→ **Provided passage**

---*---

Hi,

Could somebody help me out please? I am in a situation that I need to create two databases for different kind of images on one website. I would like to do this with PHP and MYSQL. One of the databases will hold images for full-time students, while the other one will hold images for part-time students.

I know that I can also achieve this by creating just one database with two tables. One table for each group of students.

My first problem is, I do not know how to create a database or table that holds images. The students will not be asked to upload the images. I will be doing that myself. However, the students will be writing articles and their images will be displayed alongside each article they write. If I were to create a database with a table for normal data I wouldn't have much trouble with that.

I will use PHP to display the article and the image on a web page. Is it possible to create a database or table that holds images and text?

Could someone give me a hand or point me to available resources (eg code or tutorial) somewhere to start from please?

Thanks in advance.

Menre

You can have a table that holds images and text if you want, and I am sure someone here would be willing to help you with that, but why not simply store the path to the image in the database?

---*---

Copy the forum thread starting at the words "I will use PHP" and ending after "in the database?", renaming every "PHP" to "Python".

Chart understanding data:

---*---

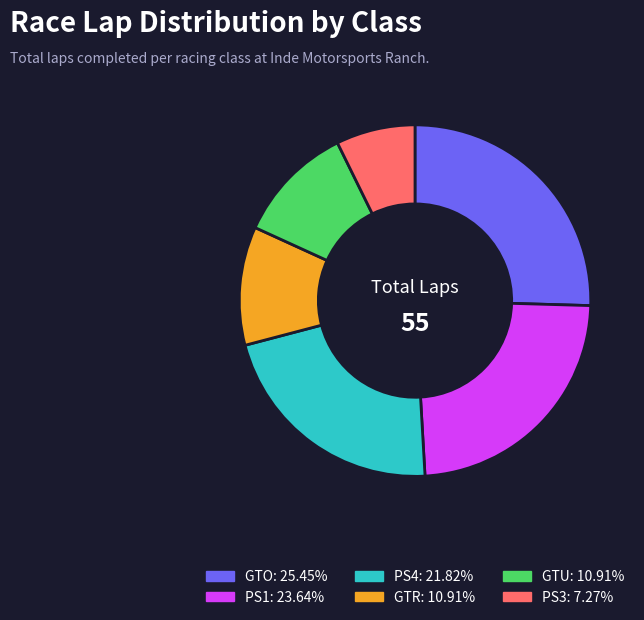

Is there any slice that represents more than half of the pie?

No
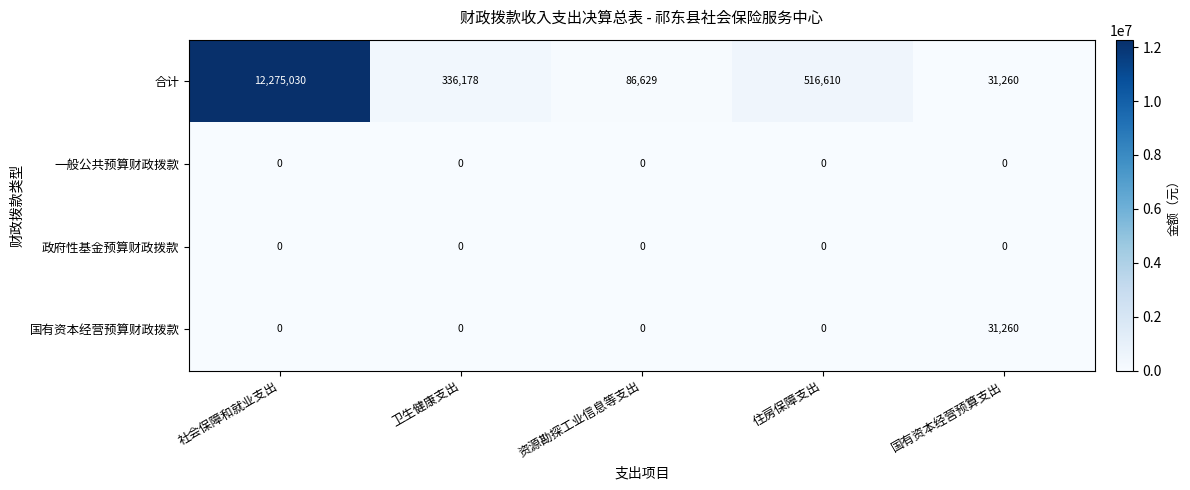

What is the spread (max minus min) of values at 国有资本经营预算支出?

31260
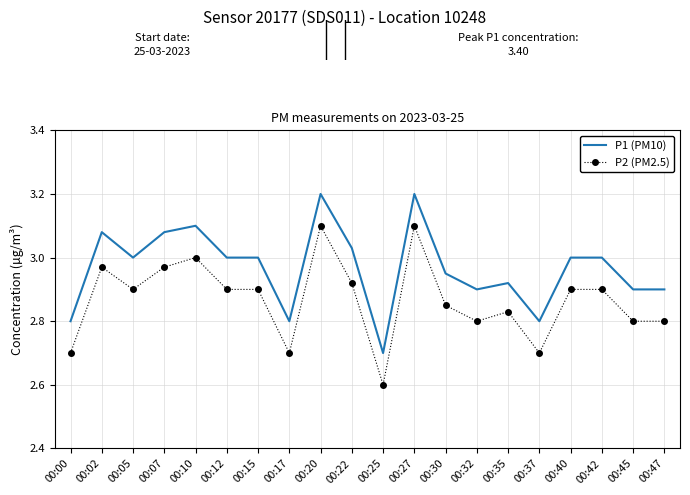

At which label is P1 (PM10) closest to 2?

00:25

---*---

→ **Task solution**
I will use Python to display the article and the image on a web page. Is it possible to create a database or table that holds images and text?

Could someone give me a hand or point me to available resources (eg code or tutorial) somewhere to start from please?

Thanks in advance.

Menre

You can have a table that holds images and text if you want, and I am sure someone here would be willing to help you with that, but why not simply store the path to the image in the database?